WHAT THIS TASK INVOLVES →
Copy out the lines from the one containing "Titre original" up to and including the one containing "Ben Affleck", keeping them as they are.

DATA SHOWN →
-=-=-

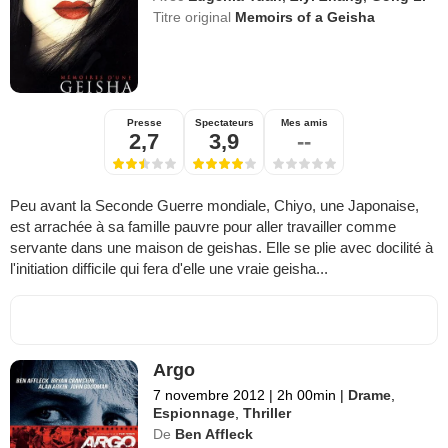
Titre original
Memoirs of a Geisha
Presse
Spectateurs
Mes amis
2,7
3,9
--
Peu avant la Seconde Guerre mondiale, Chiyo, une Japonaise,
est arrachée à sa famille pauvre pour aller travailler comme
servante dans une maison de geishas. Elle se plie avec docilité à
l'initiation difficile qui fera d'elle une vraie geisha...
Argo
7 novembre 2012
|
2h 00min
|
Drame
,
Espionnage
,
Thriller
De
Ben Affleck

-=-=-

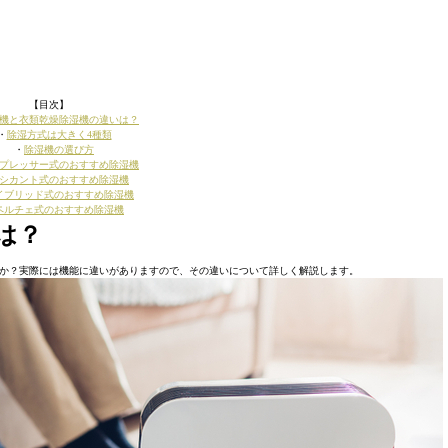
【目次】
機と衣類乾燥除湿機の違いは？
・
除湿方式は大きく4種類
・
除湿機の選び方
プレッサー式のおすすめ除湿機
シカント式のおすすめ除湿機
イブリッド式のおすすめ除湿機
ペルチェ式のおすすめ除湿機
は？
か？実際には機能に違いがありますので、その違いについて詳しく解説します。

-=-=-

WRITTEN ANSWER →
Titre original
Memoirs of a Geisha
Presse
Spectateurs
Mes amis
2,7
3,9
--
Peu avant la Seconde Guerre mondiale, Chiyo, une Japonaise,
est arrachée à sa famille pauvre pour aller travailler comme
servante dans une maison de geishas. Elle se plie avec docilité à
l'initiation difficile qui fera d'elle une vraie geisha...
Argo
7 novembre 2012
|
2h 00min
|
Drame
,
Espionnage
,
Thriller
De
Ben Affleck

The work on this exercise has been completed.